Core subjects needed to apply for BTech Somatology:

  • English (home language or first additional language)
  • Mathematics or Mathematical Literacy
  • Life Sciences or Physical Sciences

BTech Pharmaceutical Sciences involves:

  • Clinical trials
  • Quality of Medicine
  • Registrations of Medicine
  • Good Clinical Practice
  • Biopharmaceutics
  • Formulations of Dosage
  • Pharmaceutical Packaging

To note: Five of these subjects are chosen to study. 

Advice and suggestions:

I enjoyed the practical aspect of my course, but to be honest, if you are completely focused on Beauty Therapy and nothing else, I would suggest doing a variety of short courses through other institutions. Go straight to alternative beauty colleges such as Camelot International that do not include subjects such as Nutrition, Maths, Physical Sciences and Microbiology etc. For me it has been very easy finding a job but I have realized that this is not necessarily a field where you end up making lots of money unless you have your own business.

There are certain requirements for specific degrees. If you intend on applying for Biomedical Sciences, then don’t forget to do an APS testing. Since I missed the APS testing to apply for Biomedical Sciences, I decided to pursue Beauty Therapy, which ended up being the right course for me. It has opened up doors into wider fields other than just working in a laboratory.

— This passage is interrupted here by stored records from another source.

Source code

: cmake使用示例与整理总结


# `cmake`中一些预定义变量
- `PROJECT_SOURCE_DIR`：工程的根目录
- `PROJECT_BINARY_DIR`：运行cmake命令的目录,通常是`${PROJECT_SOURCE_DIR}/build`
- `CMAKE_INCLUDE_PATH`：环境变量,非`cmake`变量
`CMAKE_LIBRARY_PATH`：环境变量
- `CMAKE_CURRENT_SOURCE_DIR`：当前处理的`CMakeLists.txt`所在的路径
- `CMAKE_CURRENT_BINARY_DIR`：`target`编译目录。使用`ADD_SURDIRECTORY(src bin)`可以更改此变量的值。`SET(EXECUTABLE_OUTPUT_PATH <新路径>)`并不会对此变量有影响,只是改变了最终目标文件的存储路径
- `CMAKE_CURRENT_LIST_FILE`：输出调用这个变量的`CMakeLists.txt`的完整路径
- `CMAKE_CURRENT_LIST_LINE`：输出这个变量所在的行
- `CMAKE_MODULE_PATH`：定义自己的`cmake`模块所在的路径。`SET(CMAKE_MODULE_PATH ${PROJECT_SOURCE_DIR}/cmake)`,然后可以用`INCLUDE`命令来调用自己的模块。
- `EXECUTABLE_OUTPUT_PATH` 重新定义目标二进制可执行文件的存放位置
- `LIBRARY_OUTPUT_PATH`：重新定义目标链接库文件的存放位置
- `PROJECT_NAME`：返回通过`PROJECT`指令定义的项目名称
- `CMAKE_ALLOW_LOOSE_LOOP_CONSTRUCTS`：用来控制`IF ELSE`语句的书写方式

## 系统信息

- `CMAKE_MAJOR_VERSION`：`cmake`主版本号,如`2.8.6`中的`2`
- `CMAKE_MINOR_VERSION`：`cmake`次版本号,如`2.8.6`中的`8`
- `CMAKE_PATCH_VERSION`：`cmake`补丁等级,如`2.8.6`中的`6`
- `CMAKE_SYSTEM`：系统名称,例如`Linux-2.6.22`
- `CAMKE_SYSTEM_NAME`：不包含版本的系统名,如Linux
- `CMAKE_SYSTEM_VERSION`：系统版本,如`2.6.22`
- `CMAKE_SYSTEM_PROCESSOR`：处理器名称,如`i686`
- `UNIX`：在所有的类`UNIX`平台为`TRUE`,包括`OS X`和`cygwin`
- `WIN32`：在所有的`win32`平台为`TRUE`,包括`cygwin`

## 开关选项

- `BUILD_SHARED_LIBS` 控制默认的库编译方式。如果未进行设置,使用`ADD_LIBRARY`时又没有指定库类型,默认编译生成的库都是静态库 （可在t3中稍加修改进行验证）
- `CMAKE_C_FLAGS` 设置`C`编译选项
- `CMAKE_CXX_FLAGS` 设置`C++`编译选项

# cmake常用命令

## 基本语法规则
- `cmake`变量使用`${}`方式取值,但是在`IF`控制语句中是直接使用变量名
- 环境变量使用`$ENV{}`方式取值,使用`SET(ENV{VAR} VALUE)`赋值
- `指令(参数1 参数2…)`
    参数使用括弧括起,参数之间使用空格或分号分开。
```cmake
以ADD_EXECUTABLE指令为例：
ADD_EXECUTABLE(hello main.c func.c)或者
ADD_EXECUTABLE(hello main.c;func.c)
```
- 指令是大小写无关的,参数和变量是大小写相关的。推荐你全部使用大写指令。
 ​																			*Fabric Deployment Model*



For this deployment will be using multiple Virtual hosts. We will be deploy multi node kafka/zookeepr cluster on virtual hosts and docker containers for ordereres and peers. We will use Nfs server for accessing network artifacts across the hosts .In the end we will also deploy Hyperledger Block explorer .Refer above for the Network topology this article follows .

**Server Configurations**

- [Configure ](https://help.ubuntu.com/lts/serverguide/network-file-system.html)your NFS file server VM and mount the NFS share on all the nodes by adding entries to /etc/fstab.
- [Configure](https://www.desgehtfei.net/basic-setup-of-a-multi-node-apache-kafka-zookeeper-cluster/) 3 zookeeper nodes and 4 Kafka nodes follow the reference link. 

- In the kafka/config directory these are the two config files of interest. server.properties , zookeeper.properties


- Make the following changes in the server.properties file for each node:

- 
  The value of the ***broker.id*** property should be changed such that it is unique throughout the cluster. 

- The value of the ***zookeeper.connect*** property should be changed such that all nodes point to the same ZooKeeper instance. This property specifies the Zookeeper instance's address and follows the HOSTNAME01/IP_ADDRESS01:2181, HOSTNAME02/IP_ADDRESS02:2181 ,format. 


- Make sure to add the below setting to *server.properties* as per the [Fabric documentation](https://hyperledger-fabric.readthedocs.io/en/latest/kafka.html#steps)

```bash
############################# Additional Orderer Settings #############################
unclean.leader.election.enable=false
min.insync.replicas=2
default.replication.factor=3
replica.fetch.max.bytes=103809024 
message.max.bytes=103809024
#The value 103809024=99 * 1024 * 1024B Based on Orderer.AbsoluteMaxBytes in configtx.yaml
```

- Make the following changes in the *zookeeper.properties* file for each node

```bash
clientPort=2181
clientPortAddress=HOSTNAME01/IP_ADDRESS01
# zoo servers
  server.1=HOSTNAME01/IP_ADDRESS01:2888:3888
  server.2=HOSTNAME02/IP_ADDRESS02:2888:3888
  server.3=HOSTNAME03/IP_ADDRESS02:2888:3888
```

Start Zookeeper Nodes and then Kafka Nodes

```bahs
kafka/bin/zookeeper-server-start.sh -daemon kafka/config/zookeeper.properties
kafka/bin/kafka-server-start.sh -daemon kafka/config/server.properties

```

If your heart lies in Biomedical Sciences though, make sure you do an APS testing.

Once your studies are completed you can become a Pharmaceutical Representative, a Quality Assurer for Medical/Beauty companies, a Regulator at any Pharmaceutical company, or CRA in Clinical Trials to ensure they are following the law, to mention a few.

What was useful for me?

I found attending lectures the most useful part of University. Coming from a government school, I found that I had not been taught to research and work independently.  Therefore my worst experience at varsity was failing two of my six subjects, whilst studying BTech Pharmaceutical Sciences part-time. Although I have realized how difficult it is to work and study at the same time, I was shocked, as it was my first time failing ever.

On a good note, the best thing about my University experience has been all the people I have met and friends I have made. I know who is going to design my wedding dress one day and my wedding ring, who will take my wedding pictures and who will be my house interior designer will be. Therefore just remember to work hard, play hard and make wonderful memories.

EduConnect 2cents

Not being accepted into your first choice is a terrible feeling. You feel like you’ve failed yourself and those around you. Luckily the career world is so diverse that there are many options that are similar to the first option, that could be more suited to you. Not being accepted is not the end of the world, it may feel like it, but keep your eyes and heart open and you might just find something you truly love doing.